Skyros is the largest of the Sporades Islands. It has a land
mass of 210 sq. km and a coastline of 130 km. Skyros lies only 24 nautical miles
from Evia. It has a population of about 3,000.
The island has retained
much of its traditional character and has not sold out for the tourist euro. Skyros
offers something for everyone including good beaches, lovely coves, caves,
hiking and nightlife.
This is one of the most beautiful
islands of the Mediterranean. Its Northern part has rolling tracts of farm
land and pine forests. The mid section of the island, a narrow waistline, is where most of the population is concentrated. The southern section of Skyros is barren and rocky.
A child can look one of the free ranging tiny ponies, Pikermies, right in the eye. They roam freely on the rocky southern end of the island.
Only ten minutes walk from Skyros Town, the sandy beaches of Magazia and Molos offer good swimming, and many of the islands accommodations and bars cluster here. The nude beach is Papa Ta Chomata. Ormos Achilli has a new yacht marina and beach. Generally, the beaches on the northern end of the island are more pleasant than those on the rocky southern end.
The small port of
Linaria and Skyros Town (or Chóra) are the main settlements.
The island almost
seems to belong in the Cyclades especially Skyros Town and its architecture.
White houses are stacked along the steep streets. The furnishing of the islander's dwellings are ornate and hand crafted. The small houses are remarkable for their use of space. They feature conical fireplaces with little seat-ledges.
Skyros Town as two museums: Archaeological Museum with Myceanaean and Roman artifacts, and Faltaits Museum of Folklore, featuring the superb collection of Skyrian ethnologist Manos Faltaits. The Faltaits museum has a large collection of domestic items, double-headed eagles, costumes and some of the crockery that has always fascinated the Skyriots. The island's rich traditions include ceramics, wood carving, copper and embroidery, all found in the Folklore Museum and also proudly displayed in private homes on the island.
Traditional Skyros crafts are taught in a variety of classes at the new Skyros Centre in Skyros Town.
In mid-September, Skyros town hosts a half-marathon followed by a concert.
Drinking and Dining
You can get traditional Greek and Skyrian dishes in several places. Dishes made with goat's meat or goat's milk can be found. You'll also find seafood, chicken, yogurt, and regional wines.
There are several bars with a busy nightlife scene that includes lots of music and dance.
Skyros is a long sea journey from Athens and connections from nearby Kymi on Evia were limited for years. This accounts for the undisturbed tradtional lifestyle still found on Skyros. There is an airport now, but the island retains its distinctive charm. You may still see older residents in the traditional baggy blue trousers, black caps or long headscarves.

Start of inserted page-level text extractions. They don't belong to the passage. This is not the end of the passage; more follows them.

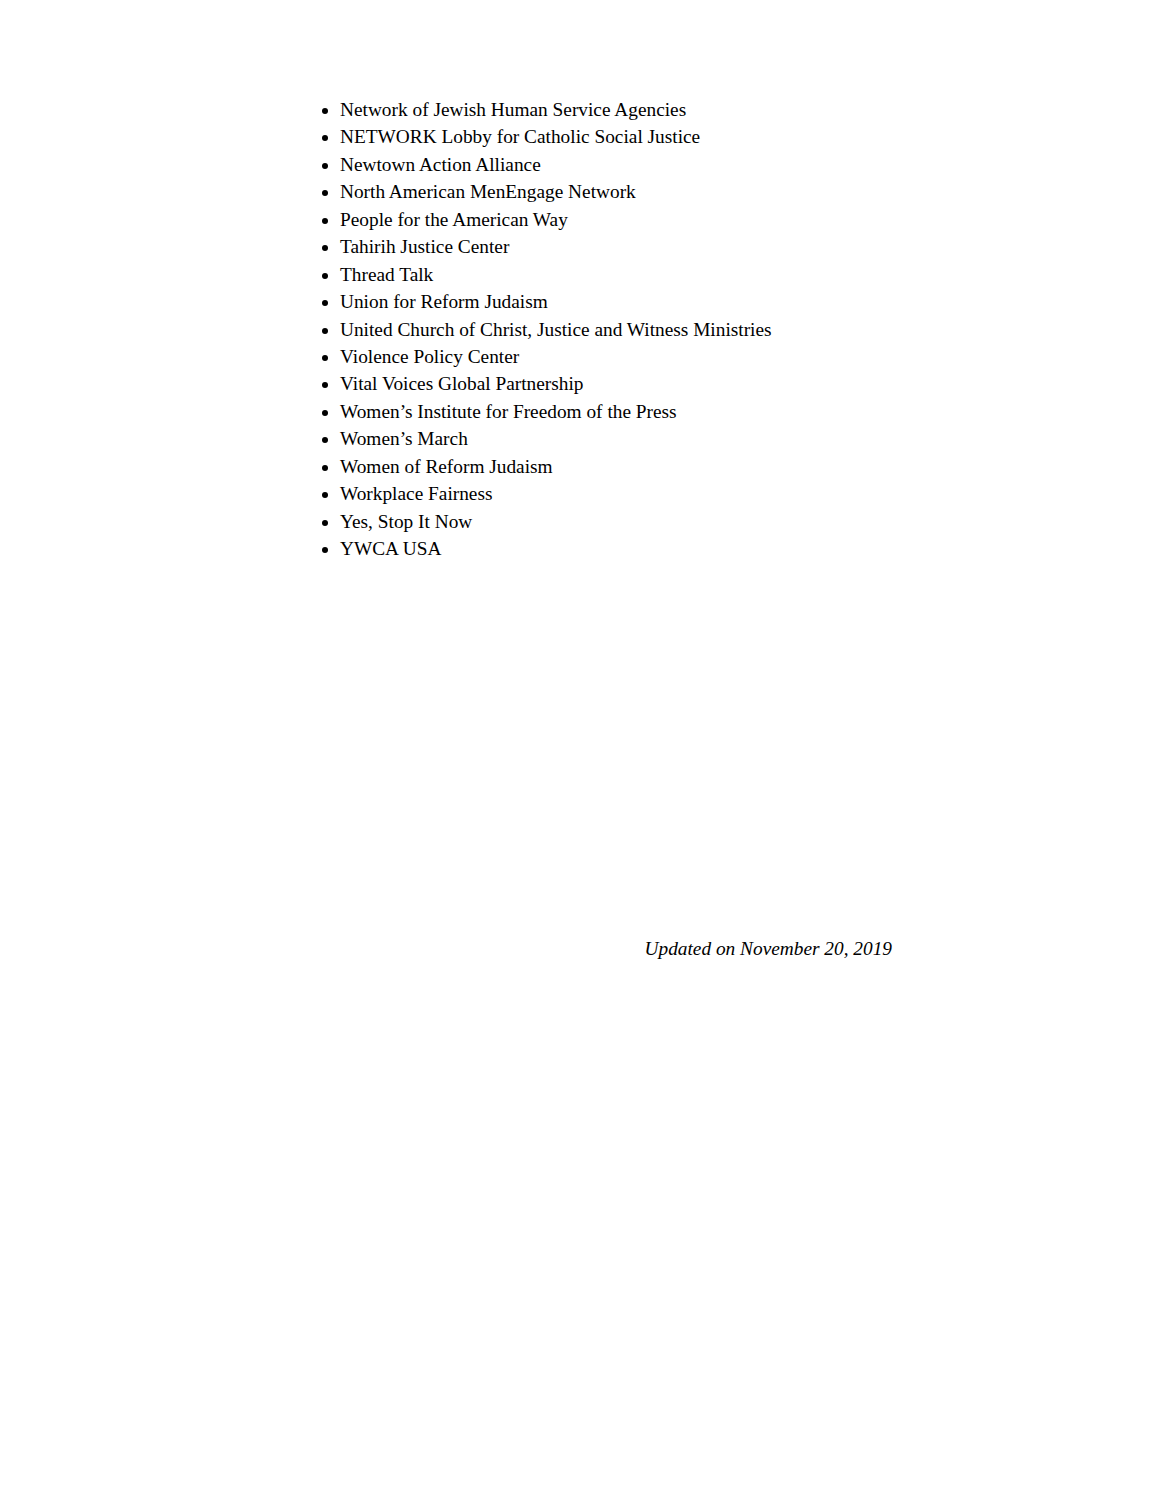Network of Jewish Human Service Agencies
NETWORK Lobby for Catholic Social Justice
Newtown Action Alliance
North American MenEngage Network
People for the American Way
Tahirih Justice Center
Thread Talk
Union for Reform Judaism
United Church of Christ, Justice and Witness Ministries
Violence Policy Center
Vital Voices Global Partnership
Women’s Institute for Freedom of the Press
Women’s March
Women of Reform Judaism
Workplace Fairness
Yes, Stop It Now
YWCA USA
Updated on November 20, 2019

The pre-Lenten Carnival features three characters: the old man in goat costume, the Frank (foreigner), and the Korela, a man dressed as a woman. The three perform the goat dance, or Horos tou Tragou. The young men in goat masks, hairy jackets and jangling copper goat bells dance down the streets of Skyros Town. They are followed by the Frank, dressed in a ragged outfit and blowing a conch shell to scare the children. Each of the men in goat masks has a partner, a man dressed as a bride but also in a goat mask. The revelry includes singing, dancing, performances, recitations, plus lots of eating and drinking. Everyone dresses up in fancy clothes and joins in the fun.
The Carnival traces its roots back to the Dionysian goat worship festivals of pagan times. Goats have been an important part of Skyros' history. Skyros is known for its goat meat and goat milk even today.
The cross-dressing dancers have a long history on the island as well. According to legend, Skyros was the hiding place for the boy Achilles. King Lykomides of Skyros raised him as a girl in an attempt to circumvent a prophecy about the Trojan War. Odysseus discovered the secret, however, and took Achilles off to Troy where he distinguished himself in battle.
You'll see a double-headed eagle motif in the local art. This harks back to the time when Theseus was buried on Skyros. His spirit was seen at Marathon so the Delphic oracle sent the Athenians to Skyros to bring Theseus' bones to Athens. The grave on Skyros was revealed by a she-eagle. During Byzantine times, a much-resented upper class lived in Skyros, which lead to the double-headed eagle motif.
More recently, the poet Rupert Brooke was laid to rest on Skyros during World War I. His grave is at Tris Boukes, at the southernmost point of Skyros.